Yaygın Vücut Ağrısı Nedeni Olarak Adrenal Yetmezlik

Giriş: Glukokortikoidler, adrenal ve hipofiz bez yetersizliğine bağlı yetmezlik durumlarında, antiinflamatuar ve immünsüpresif etkilerinin olması nedeniyle birçok sistemik hastalıkta sıklıkla kullanılmaktadır. Glukokortikoidlerin uzun süre ve yüksek dozda kullanımı, hipotalamus-hipofiz-adrenal aksı baskılayıp adrenal korteksin atrofiye uğramasına, bazal ve stres durumlarında kortizol salınımında yetersizliğe sebep olabilmektedir. Klinik olarak halsizlik, kilo kaybı, miyalji, artralji, elektrolit imbalansı, gastrointestinal semptomlar, hipotansiyon gibi geniş bir spektrumda ve spesifik olmayan semptomlarla prezente olması nedeniyle tanıda gecikme yaşanabilmektedir.

Olgu: 51 yaşında kadın hasta, başvurusundan 2 ay önce başlayan yaygın vücut ağrısı şikayetiyle iç hastalıkları polikliniğine başvurdu. Hastanın ağrısı özellikle sabah saatlerinde daha çok olmakla beraber gün boyunca devam etmekte, gece uykudan uyandırmakta, sabahları yaklaşık 3-4 dakika süren tutukluluk, hareket ile tutukluluk hissinde azalma tariflemekte idi. İnflamatuar vasıfta ağrı tarif etmesi nedeniyle yapılan romatolojik sistem sorgusunda 2 aydır devam eden ağız kuruluğu, 4 ve 12. haftalarda 2 kez abortus öyküsü dışında patolojik bulgu izlenmedi.
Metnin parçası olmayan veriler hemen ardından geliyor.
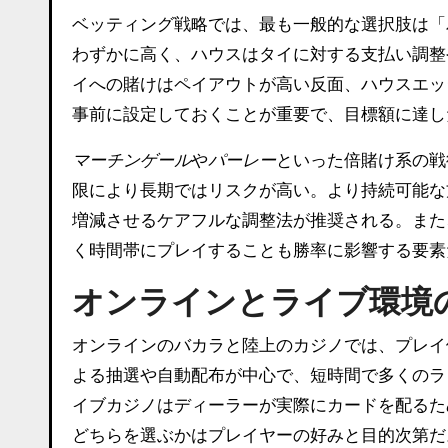
ベッティング戦略では、最も一般的な選択肢は「
わずかに高く、ハウスはタイに対する支払い調整
イへの賭けはペイアウトが高い反面、ハウスエッ
事前に設定しておくことが重要で、目標額に達し
マーチンゲール
や
パーレー
といった倍賭け系の戦
限により長期ではリスクが高い。より持続可能な
増減させるケアフルな調整法が推奨される。また
く時間帯にプレイすることも勝率に影響する要素
オンラインとライブ環境
オンラインのバカラと陸上のカジノでは、プレイ
よる抽選や自動配布が中心で、短時間で多くのラ
イブカジノはディーラーが実際にカードを配るた
どちらを選ぶかはプレイヤーの好みと目的次第だ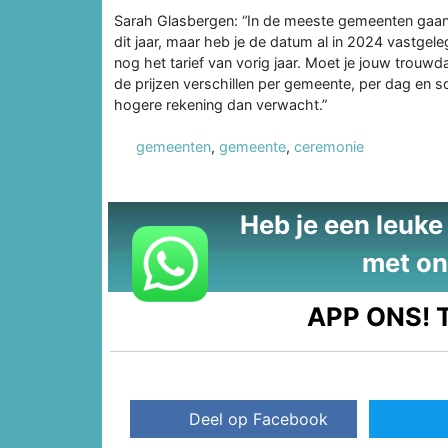
Sarah Glasbergen: “In de meeste gemeenten gaan 
dit jaar, maar heb je de datum al in 2024 vastgeleg
nog het tarief van vorig jaar. Moet je jouw trouw
de prijzen verschillen per gemeente, per dag en so
hogere rekening dan verwacht.”
gemeenten
,
gemeente
,
ceremonie
Heb je een leuke t
met on
APP ONS!
T
Deel op Facebook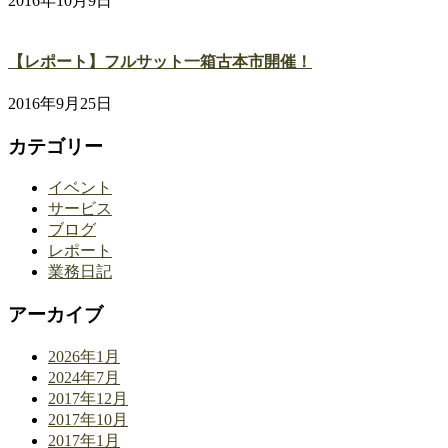
2016年10月9日
【レポート】フルサット一箱古本市開催！
2016年9月25日
カテゴリー
イベント
サービス
ブログ
レポート
業務日記
アーカイブ
2026年1月
2024年7月
2017年12月
2017年10月
2017年1月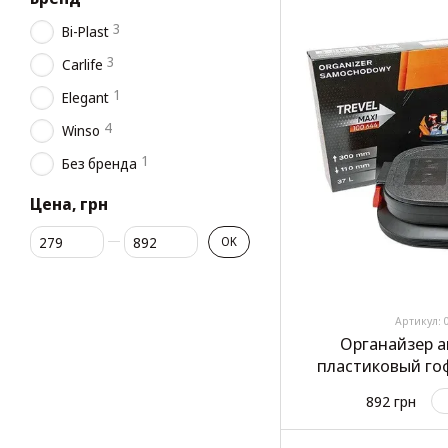
3
Bi-Plast
3
Carlife
1
Elegant
4
Winso
1
Без бренда
Цена, грн
От Цена, грн
До Цена, грн
OK
Артикул: 
Органайзер 
пластиковый го
"Elegan
892 грн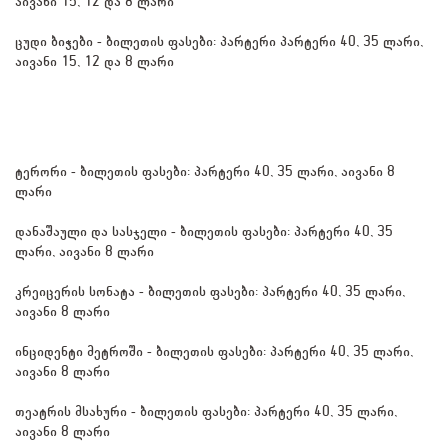
აივანი 15, 12 და 8 ლარი
ცუდი ბიჭები - ბილეთის ფასები: პარტერი პარტერი 40, 35 ლარი, 
აივანი 15, 12 და 8 ლარი
ტერორი - ბილეთის ფასები: პარტერი 40, 35 ლარი, აივანი 8 
ლარი
დანაშაული და სასჯელი - ბილეთის ფასები: პარტერი 40, 35 
ლარი, აივანი 8 ლარი
კრეიცერის სონატა - ბილეთის ფასები: პარტერი 40, 35 ლარი, 
აივანი 8 ლარი
ინციდენტი მეტროში - ბილეთის ფასები: პარტერი 40, 35 ლარი, 
აივანი 8 ლარი
თეატრის მსახური - ბილეთის ფასები: პარტერი 40, 35 ლარი, 
აივანი 8 ლარი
Fizik muayenede vitalleri, diğer sistem muayenesi olağan olan hastanın ekstremite ve gövde kısmında dokunmakla yaygın hassasiyet izlendi. Artrit, artralji izlenmedi. Özgeçmişinde 4 yıl önce sarkoidoz tanısı aldığı, nüks nedeniyle 2 yıl önce prednizolon ve azatiopürin başlandığı, 2 ay önce tedavinin tamamlanarak kesildiği öğrenildi. 2 aydır kullandığı herhangi bir ilaç olmadığı, 10 gün önce analjezik kullandığı öğrenildi. Etyolojiye yönelik yapılan tetkiklerinde elektrolit imbalansı saptanmadı. Karaciğer, böbrek fonksiyon testleri, tiroid fonksiyon testleri, tam kan sayımı normal saptandı. Ağrı tarifinin inflamatuar ağrı ile uyumlu olması nedeniyle hastadan istenen akut faz reaktanları, RF, anti-CCP, ANA normal saptandı. Hastanın anamnezi derinleştirildiğinde glukokortikoid tedavisinin kesilmesinden önce şikayeti olmadığı, şikayetlerinin glukokortikoid kesildikten yaklaşık 1 hafta sonra başladığı, metilprednizolonu 3 gün 16 mg/gün, 3 gün 8mg/gün dozunda kullandıktan sonra ilacın kesildiği öğrenildi. Adrenal yetmezlik ön tanısıyla sabah 8’de alınan kortizol:5,09ug/dL, ACTH:52,7pg/mL saptandı. Bazal kortizolü düşük olan hastaya insülin hipoglisemi testi yapıldı. Eş zamanlı bakılan plazma glukoz değeri 27mg/dL iken kortizol 4,74ug/dL ölçüldü. Hastaya adrenal yetmezlik tanısı ile hidrokortizon başlandı. Takiplerinde hastanın şikayetlerinin gerilediği görüldü.

Tartışma: Glukokortikoid tedavisinin kesilmesi sırasında hipotalamus-hipofiz-adrenal aksın baskılandığı eşik süre, doz, kullanılan glukokortikoidin potensi gibi faktörlerden etkilenmektedir. Çeşitli sebeplerle sıkça kullanılan glukokortikoidlerin kesilme sürecinde öncelikle fizyolojik dozlara inilmeli ve hastaların genel sağlık durumu, iyilik hali gözetilmelidir. Klinik iyilik durumuna göre uygun zamanda aksın değerlendirmesi yapılmalıdır. Hastalar olası semptomlar hakkında bilgilendirilmelidir. Biz de bu olgumuzla adrenal yetmezlikle ilişkili olabilecek ancak spesifik olmayan semptomlarla başvuran hastalarda glukortikoid kullanımı, kesilme sürecinin sorgulanması ve adrenal yetmezlik tanısının değerlendirilmesi konusunda klinisyenlerin dikkatini çekmeyi amaçladık.

Anahtar kelimeler: Adrenal yetmezlik, glukokortikoidler, kortikosteroidler, hipotalamus-hipofiz-adrenal aks.